Kornradensud kann gegen Pflanzenschädlinge, zum Beispiel Nematoden eingesetzt werden. 

Literatur zur Kornrade

Böttger S. Untersuchungen zur synergistischen Zytotoxizität zwischen Saponinen und Ribosomen inaktivierenden Proteinen Typ I. Dissertation.

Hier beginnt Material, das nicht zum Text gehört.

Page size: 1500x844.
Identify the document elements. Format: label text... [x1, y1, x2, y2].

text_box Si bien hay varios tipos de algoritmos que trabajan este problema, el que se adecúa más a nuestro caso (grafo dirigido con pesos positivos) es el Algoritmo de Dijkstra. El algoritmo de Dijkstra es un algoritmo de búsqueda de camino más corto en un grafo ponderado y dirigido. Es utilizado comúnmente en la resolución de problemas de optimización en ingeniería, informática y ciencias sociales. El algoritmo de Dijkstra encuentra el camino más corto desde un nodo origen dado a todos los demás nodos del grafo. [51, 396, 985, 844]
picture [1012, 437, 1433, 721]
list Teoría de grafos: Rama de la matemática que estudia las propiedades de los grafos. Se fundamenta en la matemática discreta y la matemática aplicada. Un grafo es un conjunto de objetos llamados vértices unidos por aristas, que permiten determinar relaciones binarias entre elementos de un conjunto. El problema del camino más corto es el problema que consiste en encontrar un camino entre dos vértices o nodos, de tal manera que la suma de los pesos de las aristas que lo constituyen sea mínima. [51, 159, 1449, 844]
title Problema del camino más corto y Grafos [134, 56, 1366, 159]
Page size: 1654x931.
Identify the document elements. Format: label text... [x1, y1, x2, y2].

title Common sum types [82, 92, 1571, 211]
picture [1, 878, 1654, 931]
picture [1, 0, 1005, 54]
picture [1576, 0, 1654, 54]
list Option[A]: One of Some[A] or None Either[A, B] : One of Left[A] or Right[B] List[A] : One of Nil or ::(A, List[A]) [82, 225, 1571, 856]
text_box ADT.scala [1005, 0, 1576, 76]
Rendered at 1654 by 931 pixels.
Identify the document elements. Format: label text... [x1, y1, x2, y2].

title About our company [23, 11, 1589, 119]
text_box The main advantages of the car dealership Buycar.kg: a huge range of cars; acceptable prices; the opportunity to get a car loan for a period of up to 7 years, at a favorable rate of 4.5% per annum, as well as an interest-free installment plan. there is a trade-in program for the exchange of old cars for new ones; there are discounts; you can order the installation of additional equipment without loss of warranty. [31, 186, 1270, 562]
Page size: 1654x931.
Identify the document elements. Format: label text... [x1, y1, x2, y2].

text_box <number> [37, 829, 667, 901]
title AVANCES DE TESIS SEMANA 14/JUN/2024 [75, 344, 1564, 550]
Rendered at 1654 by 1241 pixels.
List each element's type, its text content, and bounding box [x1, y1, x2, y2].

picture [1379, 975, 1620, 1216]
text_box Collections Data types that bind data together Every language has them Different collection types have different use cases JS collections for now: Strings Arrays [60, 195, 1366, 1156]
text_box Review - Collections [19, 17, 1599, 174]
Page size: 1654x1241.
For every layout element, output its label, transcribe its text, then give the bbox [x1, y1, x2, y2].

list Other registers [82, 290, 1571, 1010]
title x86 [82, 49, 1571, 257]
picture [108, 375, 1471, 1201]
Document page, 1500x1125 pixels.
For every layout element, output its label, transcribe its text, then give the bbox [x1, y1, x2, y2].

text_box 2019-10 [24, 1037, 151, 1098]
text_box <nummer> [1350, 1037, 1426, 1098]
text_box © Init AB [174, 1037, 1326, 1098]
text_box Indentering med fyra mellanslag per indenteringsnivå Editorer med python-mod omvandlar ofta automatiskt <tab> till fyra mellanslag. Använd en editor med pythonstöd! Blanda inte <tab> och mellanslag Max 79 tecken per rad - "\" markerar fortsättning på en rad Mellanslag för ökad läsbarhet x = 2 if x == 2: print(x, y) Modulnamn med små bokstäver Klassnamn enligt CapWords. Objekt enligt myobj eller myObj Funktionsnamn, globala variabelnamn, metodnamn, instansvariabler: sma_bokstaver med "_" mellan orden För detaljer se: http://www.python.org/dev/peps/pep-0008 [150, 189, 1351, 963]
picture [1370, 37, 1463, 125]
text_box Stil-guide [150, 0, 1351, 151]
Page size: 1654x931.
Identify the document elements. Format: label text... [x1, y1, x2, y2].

Berlin 2013. https://d-nb.info/1045859257/34

Clochard J, et al. A new acetylated triterpene saponin from Agrostemma githago L. modulates gene delivery efficiently and shows a high cellular tolerance. Int J Pharm 2020; 589: 119822. https://pubmed.ncbi.nlm.nih.gov/32861772/

Hebestreit P, Melzig MF. Cytotoxic Activity of the Seeds from Agrostemma githago var. githago. Planta Med 2003; 69: 921-925.